The Mercury (Pottstown, PA)

Pleasant Pet Resort owner avoids jail time in sentencing over dog in her care who lost tail

- By Michael P. Rellahan mrellahan@dailylocal.com

A Common Pleas judge on Monday sentenced the former owner of a dog kennel in West Nottingham for neglecting an older dog who had come to board at her facility and lost its tail in the week it spent there.

Judge Patrick Carmody rejected the recommenda­tion of the prosecutor in the case to punish Pleasant Pet Resort owner Denise Durfor with two months in Chester County Prison, but said he would impose restrictio­ns on her ability to board dogs during the year of probation he ordered she undergo.

“If I hear of you boarding dogs, I’ll issue a bench warrant and throw you in jail,” Carmody told Durfor, who had tearfully pleaded that she had meant no harm in how the dog, an injured Lhasa Apso named Roscoe, was treated. “I think that people who might want to board dogs with you should be protected.”

Carmody also said that Durfor, who was found guilty of a single count of neglect of animals, a third degree misdemeano­r, at a trial last month, must complete 100 hours of community service and pay a $1,000 fine. She must also complete a course improper dog care.

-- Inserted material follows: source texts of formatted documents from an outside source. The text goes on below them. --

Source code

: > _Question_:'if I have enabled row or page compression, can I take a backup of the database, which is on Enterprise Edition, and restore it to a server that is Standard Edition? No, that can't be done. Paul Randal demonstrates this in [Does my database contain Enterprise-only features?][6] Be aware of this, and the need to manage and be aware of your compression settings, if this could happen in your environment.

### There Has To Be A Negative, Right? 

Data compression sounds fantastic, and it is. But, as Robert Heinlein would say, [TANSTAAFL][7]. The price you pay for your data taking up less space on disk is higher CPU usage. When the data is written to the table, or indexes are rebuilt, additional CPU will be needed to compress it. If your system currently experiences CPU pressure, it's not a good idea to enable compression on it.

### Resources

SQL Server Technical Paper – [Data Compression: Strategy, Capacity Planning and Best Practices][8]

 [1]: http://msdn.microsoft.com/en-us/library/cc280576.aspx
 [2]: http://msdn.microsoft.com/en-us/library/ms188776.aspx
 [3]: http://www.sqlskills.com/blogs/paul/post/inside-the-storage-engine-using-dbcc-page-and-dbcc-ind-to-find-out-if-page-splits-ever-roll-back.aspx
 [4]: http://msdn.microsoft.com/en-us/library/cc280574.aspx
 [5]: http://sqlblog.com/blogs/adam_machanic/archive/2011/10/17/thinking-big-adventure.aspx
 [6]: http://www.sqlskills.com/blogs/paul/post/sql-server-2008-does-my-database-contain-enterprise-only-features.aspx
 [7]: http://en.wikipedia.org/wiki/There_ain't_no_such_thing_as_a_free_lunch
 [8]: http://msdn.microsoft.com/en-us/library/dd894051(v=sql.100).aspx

The judge said he did not believe that Durfor had mistreated Roscoe in any way when the older pet stayed at her kennel in 2021, but that it had been neglected when Durfor left the state to visit relatives in Ohio, where she now lives. But instead of letting the dog’s owners know what had happened to the dog, including the loss of most of its tail, she “panicked” and tried to cover up what had happened.

Assistant District Attorney Alyssa Amoroso had asked the judge to incarcerat­e Durfor for her behavior, not only in neglecting to care for Roscoe but also for misreprese­nting what had happened when he was at the kennel and incorrectl­y telling his owners that the dog was doing fine.

Durfor, who testified in her own defense during the trial and said she did

not know how Roscoe had come to lose his tail, was found not guilty of the more serious charge of aggravated cruelty of animals causing injury or death, a felony.

Durfor was arrested by Brandywine Valley Humane Society Police Officer Daniel Achuff in October 2021 after he was called to investigat­e what had happened to Roscoe, a 15-year-old dog who had been brought by its owners to the pet kennel in August 2021.

The dog’s owner, Marie Means, said that she had taken Roscoe to the kennel on Aug. 6, 2021 while she went on vacation. She told Achuff that when her daughter went to pick Roscoe up on Aug. 17, 2021, Durfor handed the dog to her and said she had just been bathed and had been wrapped in a towel.

But when the girl went to put Roscoe in her car, she noticed blood on the towel.

When she unwrapped the towel, she saw that most of his tail was missing and his flesh was exposed.

In her testimony, Dr. Tanya Emslie of the Lancaster Pet Emergency Treatment clinic in Lancaster County, said that Roscoe came to her with his hind quarters covered in fecal material. She estimated that ¾ of his tail was missing, and some of its vertebrae exposed.

She tried to calm the dog, who she said was depressed and dehydrated, and gave him antibiotic­s. There were maggots in his exposed wound, which she cleaned.

The Means took Roscoe to their own veterinari­an in Willow Street, Lancaster County. There, Dr. Molly Arnold found that he was severely injured, and while she tried to treat his infection his condition continued to deteriorat­e and he eventually had to be humanely euthanized. Arnold told Achuff that if Roscoe’s injury had been treated in a timely manner while boarding

at Pleasant Pet Resort, he would have been able to avoid the severe infection he developed.

Durfor said in her defense that she could not have noticed the injury or caused it because she had been visiting relatives in Ohio during the time period when Roscoe was at the kennel. Prosecutio­n witnesses, however, disputed the time sequence she gave for her absence.

Defense attorney Ryan Borchik had asked Carmody to give his client a a probationa­ry sentence, citing her lack of a criminal history and actions that he said were more indicative of panic than intention to neglect the dog.

In the end, Carmody told Means, who sat in the courtroom but did not address the judge, that he felt sorry for her loss.

“He had a good life,” he said of Roscoe. “I am sorry that he died the way he did.”